Cette décision devrait faire apparaître : 

  • la nature des informations manquantes ; 

  • les raisons pour lesquelles elles n’ont pas pu être obtenues ; 

  • les alternatives effectivement recherchées ; 

  • le niveau de confiance pouvant être accordé aux informations disponibles ; et  

  • les mesures de suivi prévues. 


En matière de devoir de vigilance, de sanctions et de lutte contre la corruption, l’impossibilité d’accéder à certaines informations ne constitue pas, par elle-même, une cause d’exonération. Elle peut toutefois être prise en considération dans l’appréciation des diligences raisonnablement accessibles à l’entreprise, sous réserve que les obstacles rencontrés aient été précisément analysés, que des solutions alternatives aient été recherchées et que l’opération ne soit pas poursuivie lorsqu’une violation du droit applicable ne peut être raisonnablement exclue. 

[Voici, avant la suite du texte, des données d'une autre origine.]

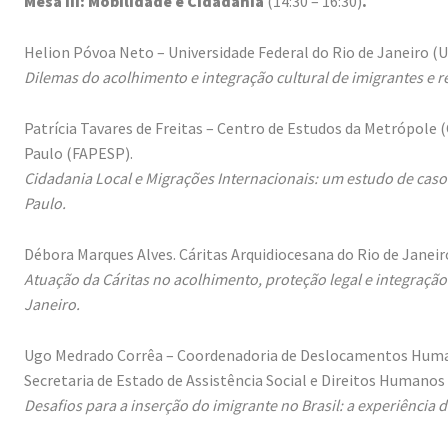
Mesa III: Mobilidade e Cidadania
(14:30 – 16:30)
.
Helion Póvoa Neto – Universidade Federal do Rio de Janeiro (U
Dilemas do acolhimento e integração cultural de imigrantes e 
Patrícia Tavares de Freitas – Centro de Estudos da Metrópol
Paulo (FAPESP).
Cidadania Local e Migrações Internacionais: um estudo de cas
Paulo.
Débora Marques Alves. Cáritas Arquidiocesana do Rio de Janeir
Atuação da Cáritas no acolhimento, proteção legal e integração
Janeiro.
Ugo Medrado Corrêa – Coordenadoria de Deslocamentos Huma
Secretaria de Estado de Assistência Social e Direitos Humano
Desafios para a inserção do imigrante no Brasil: a experiência 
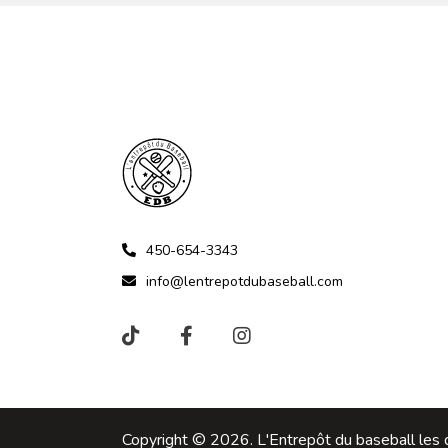
450-654-3343
info@lentrepotdubaseball.com
Copyright © 2026. L'Entrepôt du baseball les d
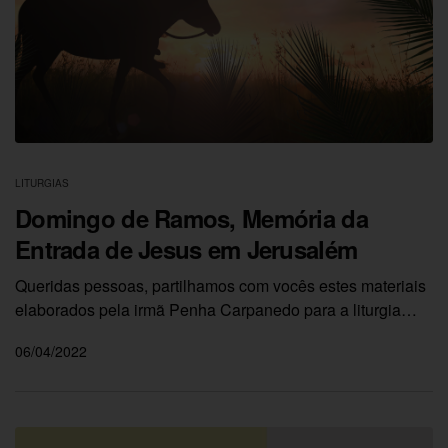
LITURGIAS
Domingo de Ramos, Memória da
Entrada de Jesus em Jerusalém
Queridas pessoas, partilhamos com vocês estes materiais
elaborados pela irmã Penha Carpanedo para a liturgia…
06/04/2022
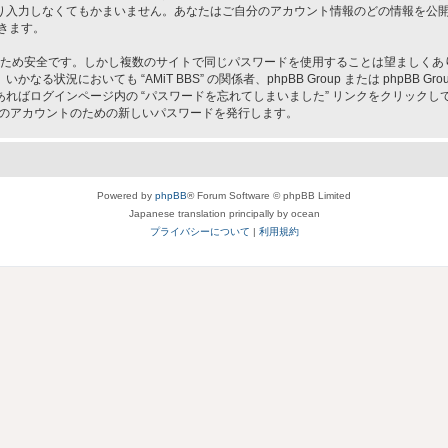
入力しなくてもかまいません。あなたはご自分のアカウント情報のどの情報を公開す
きます。
ため安全です。しかし複数のサイトで同じパスワードを使用することは望ましくありません
況においても “AMiT BBS” の関係者、phpBB Group または phpBB
ればログインページ内の “パスワードを忘れてしまいました” リンクをクリック
なたのアカウントのための新しいパスワードを発行します。
Powered by
phpBB
® Forum Software © phpBB Limited
Japanese translation principally by ocean
プライバシーについて
|
利用規約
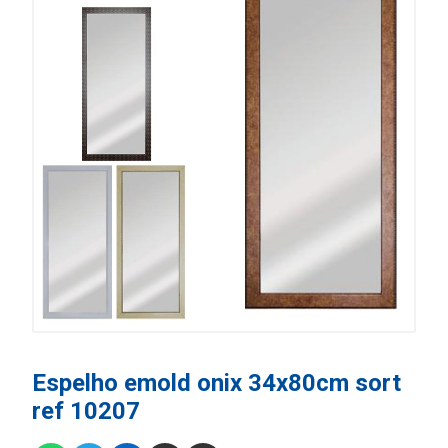
Espelho emold onix 34x80cm sort
ref 10207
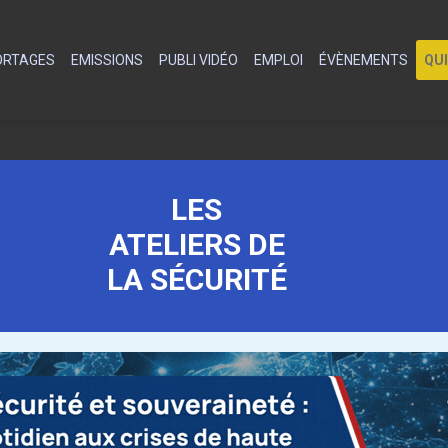
PORTAGES
EMISSIONS
PUBLI VIDÉO
EMPLOI
ÉVÈNEMENTS
QU
LES
ATELIERS DE
LA SÉCURITÉ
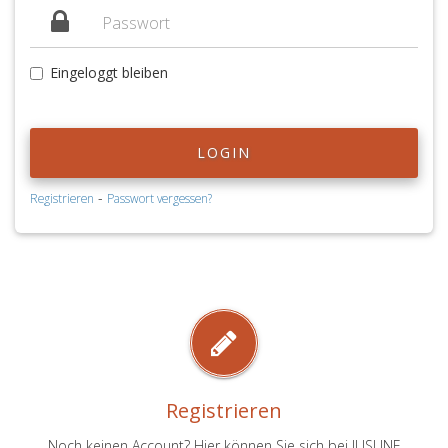
Eingeloggt bleiben
LOGIN
-
Registrieren
Passwort vergessen?
Registrieren
Noch keinen Account? Hier können Sie sich bei JUSLINE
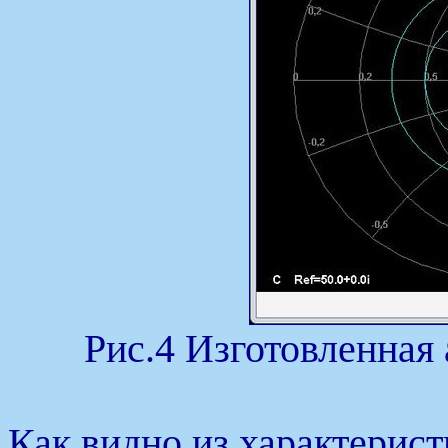
Рис.4 Изготовленная
Как видно из характерис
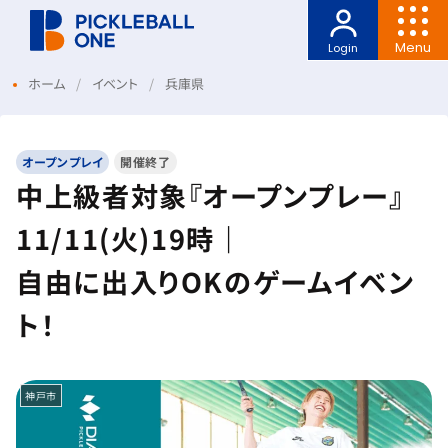
Menu
Login
ホーム
イベント
兵庫県
オープンプレイ
開催終了
中上級者対象『オープンプレー』
11/11(火)19時｜
自由に出入りOKのゲームイベン
ト！
神戸市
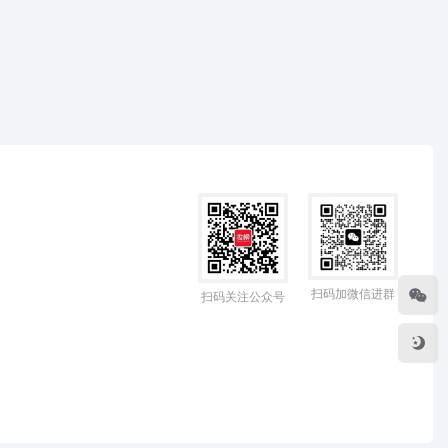
扫码加微信进群
扫码关注公众号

Le devoir de vigilance exige des mesures raisonnables, une évaluation régulière et des actions adaptées d’atténuation ou de prévention ; il ne permet pas davantage une acceptation abstraite d’une atteinte grave identifiée. 

*** 

La nécessité d’une approche juridique adaptée, au-delà des procédures standardisées 

La réponse aux difficultés rencontrées en Chine ne réside pas dans une réduction des vérifications, mais dans une adaptation de leur conception et de leurs modalités de mise en œuvre. 

Les obligations françaises et européennes en matière de sanctions, de devoir de vigilance et de lutte contre la corruption continuent de s’appliquer lorsqu’une opération implique une filiale, un fournisseur ou un partenaire chinois. Leur mise en œuvre ne peut toutefois faire abstraction du cadre juridique local, notamment des règles chinoises relatives aux contre-sanctions, à l’application extraterritoriale de mesures étrangères, à la sécurité des chaînes d’approvisionnement, à la protection des données et à la sécurité nationale. 

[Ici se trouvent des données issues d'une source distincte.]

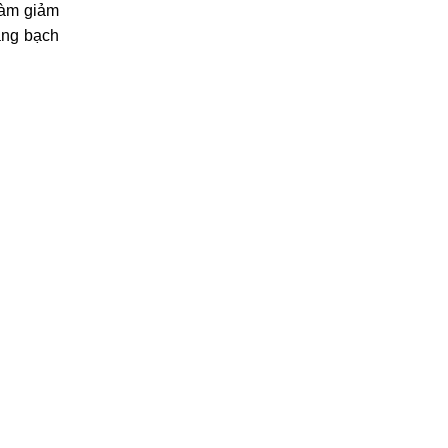
 làm giảm
ăng bạch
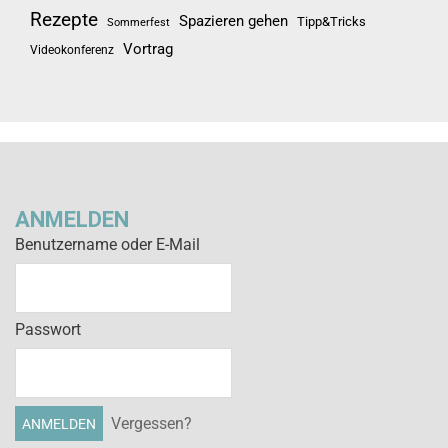
Rezepte
Spazieren gehen
Tipp&Tricks
Sommerfest
Vortrag
Videokonferenz
ANMELDEN
Benutzername oder E-Mail
Passwort
Vergessen?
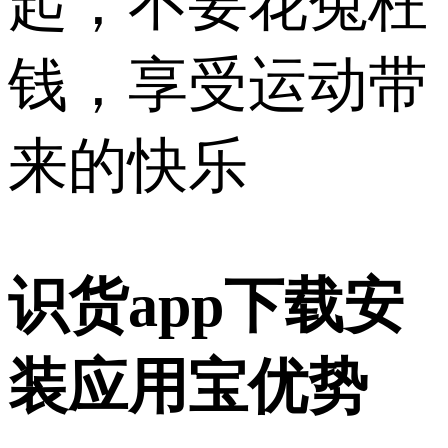
起，不要花冤枉
钱，享受运动带
来的快乐
识货app下载安
装应用宝优势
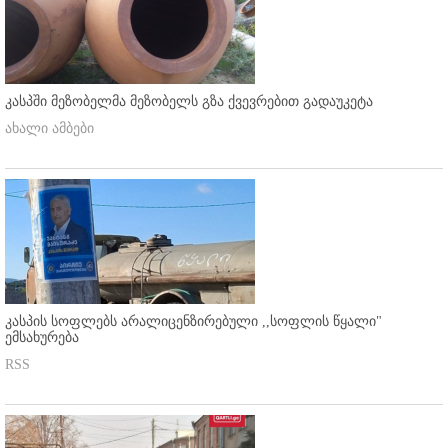
კასპში მეზობელმა მეზობელს გზა ქვევრებით გადაუკეტა
ახალი ამბები
კასპის სოფლებს არალიცენზირებული ,,სოფლის წყალი"
ემსახურება
RSS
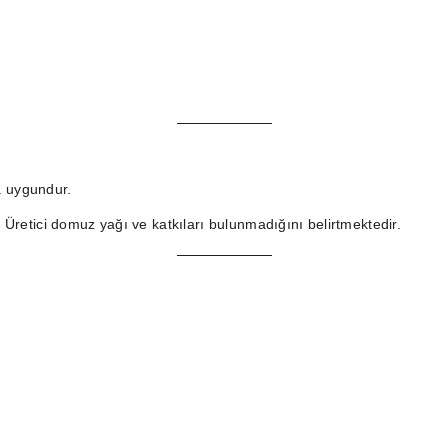
na uygundur.
. Üretici domuz yağı ve katkıları bulunmadığını belirtmektedir.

Dans ce contexte, une procédure uniforme, définie au niveau du siège puis déployée automatiquement dans l’ensemble des juridictions, peut devenir une source de risque à part entière. Une démarche de conformité robuste suppose au contraire d’adapter les diligences au contexte local, tout en préservant les objectifs poursuivis par les dispositifs européens.  

L’entreprise doit être en mesure de démontrer simultanément : 

  • le fondement et la finalité des vérifications entreprises ;  

  • la délimitation de leur périmètre ;  

  • les précautions prises pour ne pas exposer les personnels présents en Chine ;  

  • la nature des informations auxquelles elle n’a pas pu accéder et les raisons de cette impossibilité ;  

  • les mesures alternatives mises en œuvre pour compenser ces limites ;  

  • ainsi que les éléments ayant conduit à poursuivre, aménager, suspendre ou abandonner l’opération 


Le contexte chinois ne commande donc ni de renoncer aux diligences ni de les conduire de manière uniforme. Il impose de les concevoir comme un processus juridiquement encadré, proportionné et documenté. Une gouvernance adaptée permet ainsi de répondre aux attentes européennes ou américaines tout en réduisant l’exposition des filiales et des équipes locales.